Напомню, что в Коране, когда Всевышний ставит Адама наместником на земле, ангелы возражают – они говорят: «Зачем ставить этого, ведь он же слаб, от него произойдёт смешение, кровь, всякие ужасы? Лучше нас ставь». И ведь Аллах не говорит ангелам: «Нет, Я создал наилучшее из возможных существ». Он говорит: «Я знаю – а вы не знаете». То есть Он говорит, иными словами: «Я создал такого, который Мне нужен, Я ставлю такого, которого Я хочу поставить, хотя вы правы – он слаб и от него произойдёт кровь, смешение, ужасы, преступления, – но именно этот Мне и нужен».

Поэтому, когда в религии Откровения, в религии Единобожия говорится о том, что этот мир является безусловно таким, каким его имеет в виду Творец, это не означает того, что имели в виду, допустим, Лейбниц и Кант, – что это «оптимальный», «наилучший» мир в смысле такого благостного позитива, то есть что мы живём в «шестизвёздочной гостинице» и это наша реальность, а «семизвёздочной» не бывает, – то есть это не имеется в виду в Откровении.

Радикал ощущает, что этот мир заранее запрограммирован с внутренним сбоем, что этот мир построен на ошибке и такова изначально воля Всевышнего: заложить ошибку в некие фундаментальные законы, которые определяют жизнь мироздания.

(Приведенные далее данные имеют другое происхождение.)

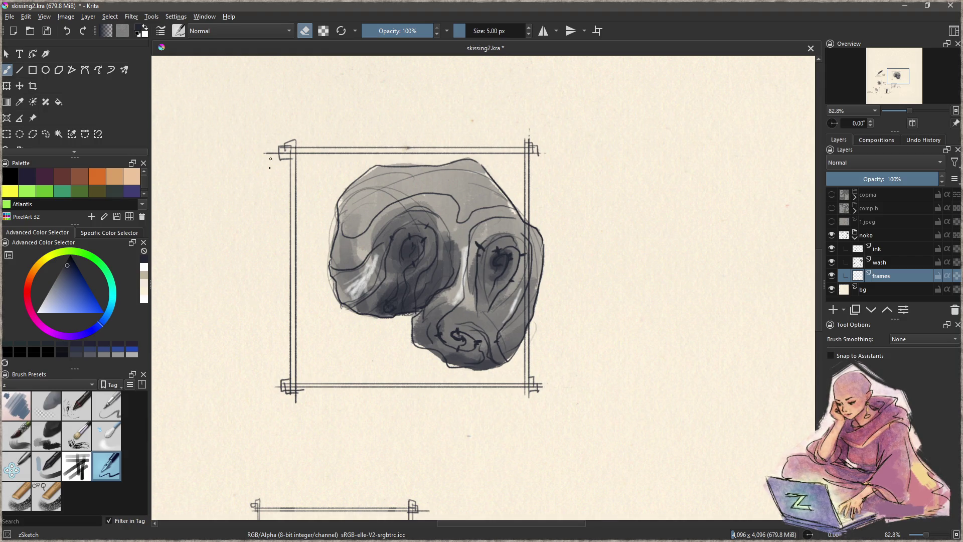
key(ctrl+r)
mouse_move(306, 103)
mouse_down()
mouse_move(263, 401)
mouse_move(609, 402)
mouse_move(520, 109)
mouse_up()
Move the selected frame slightly right and clear the selection
key(t)
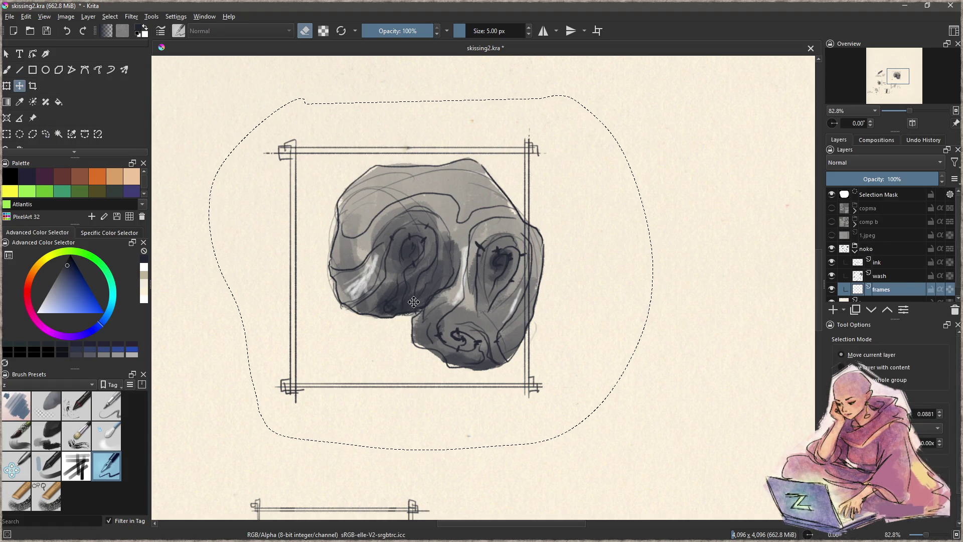
drag(431, 315, 449, 311)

Если бы это было не так, тогда не стоял бы вопрос о Новой земле и Новом небе, не стоял бы вопрос о Будущей жизни, не стоял бы вопрос о реальности, которая приходит на смену этой реальности. Потому что если этот мир – «наилучший», то к нему ничего нельзя добавить и, стало быть, невозможно создать никакую новую пролонгацию «небесного» или какого бы то ни было «оптимизированного» варианта. Это, кстати, относится и к западному христианскому дискурсу, то есть к тем христианским философам, которые говорят о «наилучшем из миров», – с точки зрения такого конформистского довольства сущим невозможно объяснить эсхатологическую идею и жизнь будущего века. Если это – «наилучшее», то тогда, стало быть, либо можно повторить это «наилучшее» в иной версии – но не понятно, зачем, – либо они неправы или не эсхатологически ориентированы. В любом случае они – не радикалы.